*Exercise instructions*.
Copy the data below exactly.
-- Begin Data provided --
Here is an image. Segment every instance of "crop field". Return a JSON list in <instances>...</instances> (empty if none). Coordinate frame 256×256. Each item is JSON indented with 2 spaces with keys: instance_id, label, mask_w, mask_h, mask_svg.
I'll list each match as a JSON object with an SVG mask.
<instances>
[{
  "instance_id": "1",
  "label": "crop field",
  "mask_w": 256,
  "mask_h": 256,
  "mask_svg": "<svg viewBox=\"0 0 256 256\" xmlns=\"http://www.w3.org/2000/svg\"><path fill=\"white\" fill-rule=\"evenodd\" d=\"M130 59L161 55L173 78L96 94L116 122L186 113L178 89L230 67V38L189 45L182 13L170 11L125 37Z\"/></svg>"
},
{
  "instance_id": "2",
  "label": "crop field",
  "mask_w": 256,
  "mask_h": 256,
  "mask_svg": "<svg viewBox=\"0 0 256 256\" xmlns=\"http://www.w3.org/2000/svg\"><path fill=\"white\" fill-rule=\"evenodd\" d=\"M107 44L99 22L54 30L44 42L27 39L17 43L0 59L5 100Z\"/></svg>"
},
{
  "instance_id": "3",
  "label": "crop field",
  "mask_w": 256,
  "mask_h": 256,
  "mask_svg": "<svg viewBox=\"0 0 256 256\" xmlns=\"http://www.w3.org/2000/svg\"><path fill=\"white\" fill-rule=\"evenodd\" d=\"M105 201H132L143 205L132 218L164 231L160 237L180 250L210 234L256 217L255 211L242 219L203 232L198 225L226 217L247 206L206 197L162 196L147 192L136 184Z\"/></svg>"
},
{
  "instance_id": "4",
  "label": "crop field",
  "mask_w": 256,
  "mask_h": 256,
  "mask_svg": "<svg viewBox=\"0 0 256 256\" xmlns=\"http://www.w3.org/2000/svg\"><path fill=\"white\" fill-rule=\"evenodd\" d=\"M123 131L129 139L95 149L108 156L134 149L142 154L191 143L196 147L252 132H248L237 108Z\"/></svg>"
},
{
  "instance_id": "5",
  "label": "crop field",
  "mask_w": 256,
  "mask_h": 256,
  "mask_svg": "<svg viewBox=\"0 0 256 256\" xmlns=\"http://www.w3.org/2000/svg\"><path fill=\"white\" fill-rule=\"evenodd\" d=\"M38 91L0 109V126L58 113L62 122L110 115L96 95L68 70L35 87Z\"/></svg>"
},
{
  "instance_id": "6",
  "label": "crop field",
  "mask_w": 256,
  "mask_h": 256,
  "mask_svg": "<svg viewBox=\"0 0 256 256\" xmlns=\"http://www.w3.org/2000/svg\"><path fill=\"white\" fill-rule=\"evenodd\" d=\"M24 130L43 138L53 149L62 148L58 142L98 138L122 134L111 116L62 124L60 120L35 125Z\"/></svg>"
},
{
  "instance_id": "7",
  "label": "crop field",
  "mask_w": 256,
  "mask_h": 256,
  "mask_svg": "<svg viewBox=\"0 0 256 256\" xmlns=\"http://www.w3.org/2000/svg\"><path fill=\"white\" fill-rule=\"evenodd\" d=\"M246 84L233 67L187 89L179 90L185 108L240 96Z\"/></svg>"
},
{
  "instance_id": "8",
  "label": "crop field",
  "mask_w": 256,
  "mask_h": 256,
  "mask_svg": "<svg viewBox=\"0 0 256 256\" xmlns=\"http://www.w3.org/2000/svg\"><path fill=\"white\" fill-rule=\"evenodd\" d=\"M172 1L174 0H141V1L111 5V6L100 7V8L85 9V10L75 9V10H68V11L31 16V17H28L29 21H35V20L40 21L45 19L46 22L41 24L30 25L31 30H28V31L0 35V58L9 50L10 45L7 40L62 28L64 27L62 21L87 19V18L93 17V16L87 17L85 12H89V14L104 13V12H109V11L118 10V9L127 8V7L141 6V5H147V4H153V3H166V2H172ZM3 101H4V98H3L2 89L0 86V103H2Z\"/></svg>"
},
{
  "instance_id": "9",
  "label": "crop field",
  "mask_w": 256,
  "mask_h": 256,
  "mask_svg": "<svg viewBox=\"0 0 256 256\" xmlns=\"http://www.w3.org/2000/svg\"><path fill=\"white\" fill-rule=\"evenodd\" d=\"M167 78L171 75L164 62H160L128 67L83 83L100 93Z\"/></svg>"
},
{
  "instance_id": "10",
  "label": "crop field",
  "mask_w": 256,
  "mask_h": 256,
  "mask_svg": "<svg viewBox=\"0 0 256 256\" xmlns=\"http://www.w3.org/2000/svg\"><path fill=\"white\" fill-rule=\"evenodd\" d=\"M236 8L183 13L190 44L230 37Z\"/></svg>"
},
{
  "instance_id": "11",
-- End Data provided --
*Exercise response*.
Here is an image. Segment every instance of "crop field". Return a JSON list in <instances>...</instances> (empty if none). Coordinate frame 256×256. Each item is JSON indented with 2 spaces with keys: instance_id, label, mask_w, mask_h, mask_svg.
I'll list each match as a JSON object with an SVG mask.
<instances>
[{
  "instance_id": "1",
  "label": "crop field",
  "mask_w": 256,
  "mask_h": 256,
  "mask_svg": "<svg viewBox=\"0 0 256 256\" xmlns=\"http://www.w3.org/2000/svg\"><path fill=\"white\" fill-rule=\"evenodd\" d=\"M130 59L161 55L173 78L96 94L116 122L186 113L178 89L230 67V38L189 45L182 13L170 11L125 37Z\"/></svg>"
},
{
  "instance_id": "2",
  "label": "crop field",
  "mask_w": 256,
  "mask_h": 256,
  "mask_svg": "<svg viewBox=\"0 0 256 256\" xmlns=\"http://www.w3.org/2000/svg\"><path fill=\"white\" fill-rule=\"evenodd\" d=\"M107 44L99 22L54 30L44 42L27 39L17 43L0 59L5 100Z\"/></svg>"
},
{
  "instance_id": "3",
  "label": "crop field",
  "mask_w": 256,
  "mask_h": 256,
  "mask_svg": "<svg viewBox=\"0 0 256 256\" xmlns=\"http://www.w3.org/2000/svg\"><path fill=\"white\" fill-rule=\"evenodd\" d=\"M105 201H132L143 205L132 218L164 231L160 237L180 250L210 234L256 217L255 211L242 219L203 232L198 225L226 217L247 206L206 197L162 196L147 192L136 184Z\"/></svg>"
},
{
  "instance_id": "4",
  "label": "crop field",
  "mask_w": 256,
  "mask_h": 256,
  "mask_svg": "<svg viewBox=\"0 0 256 256\" xmlns=\"http://www.w3.org/2000/svg\"><path fill=\"white\" fill-rule=\"evenodd\" d=\"M123 131L129 139L95 149L108 156L134 149L142 154L191 143L196 147L252 132H248L237 108Z\"/></svg>"
},
{
  "instance_id": "5",
  "label": "crop field",
  "mask_w": 256,
  "mask_h": 256,
  "mask_svg": "<svg viewBox=\"0 0 256 256\" xmlns=\"http://www.w3.org/2000/svg\"><path fill=\"white\" fill-rule=\"evenodd\" d=\"M38 91L0 109V126L58 113L62 122L110 115L96 95L68 70L35 87Z\"/></svg>"
},
{
  "instance_id": "6",
  "label": "crop field",
  "mask_w": 256,
  "mask_h": 256,
  "mask_svg": "<svg viewBox=\"0 0 256 256\" xmlns=\"http://www.w3.org/2000/svg\"><path fill=\"white\" fill-rule=\"evenodd\" d=\"M24 130L43 138L53 149L62 148L58 142L98 138L122 134L111 116L62 124L60 120L35 125Z\"/></svg>"
},
{
  "instance_id": "7",
  "label": "crop field",
  "mask_w": 256,
  "mask_h": 256,
  "mask_svg": "<svg viewBox=\"0 0 256 256\" xmlns=\"http://www.w3.org/2000/svg\"><path fill=\"white\" fill-rule=\"evenodd\" d=\"M246 84L233 67L187 89L179 90L185 108L240 96Z\"/></svg>"
},
{
  "instance_id": "8",
  "label": "crop field",
  "mask_w": 256,
  "mask_h": 256,
  "mask_svg": "<svg viewBox=\"0 0 256 256\" xmlns=\"http://www.w3.org/2000/svg\"><path fill=\"white\" fill-rule=\"evenodd\" d=\"M172 1L174 0H141V1L111 5V6L100 7V8L85 9V10L75 9V10H68V11L31 16V17H28L29 21H35V20L40 21L45 19L46 22L41 24L30 25L31 30H28V31L0 35V58L9 50L10 45L7 40L62 28L64 27L62 21L87 19V18L93 17V16L87 17L85 12H89V14L104 13V12H109V11L118 10V9L127 8V7L141 6V5H147V4H153V3H166V2H172ZM3 101H4V98H3L2 89L0 86V103H2Z\"/></svg>"
},
{
  "instance_id": "9",
  "label": "crop field",
  "mask_w": 256,
  "mask_h": 256,
  "mask_svg": "<svg viewBox=\"0 0 256 256\" xmlns=\"http://www.w3.org/2000/svg\"><path fill=\"white\" fill-rule=\"evenodd\" d=\"M167 78L171 75L164 62H160L128 67L83 83L100 93Z\"/></svg>"
},
{
  "instance_id": "10",
  "label": "crop field",
  "mask_w": 256,
  "mask_h": 256,
  "mask_svg": "<svg viewBox=\"0 0 256 256\" xmlns=\"http://www.w3.org/2000/svg\"><path fill=\"white\" fill-rule=\"evenodd\" d=\"M236 8L183 13L190 44L230 37Z\"/></svg>"
},
{
  "instance_id": "11",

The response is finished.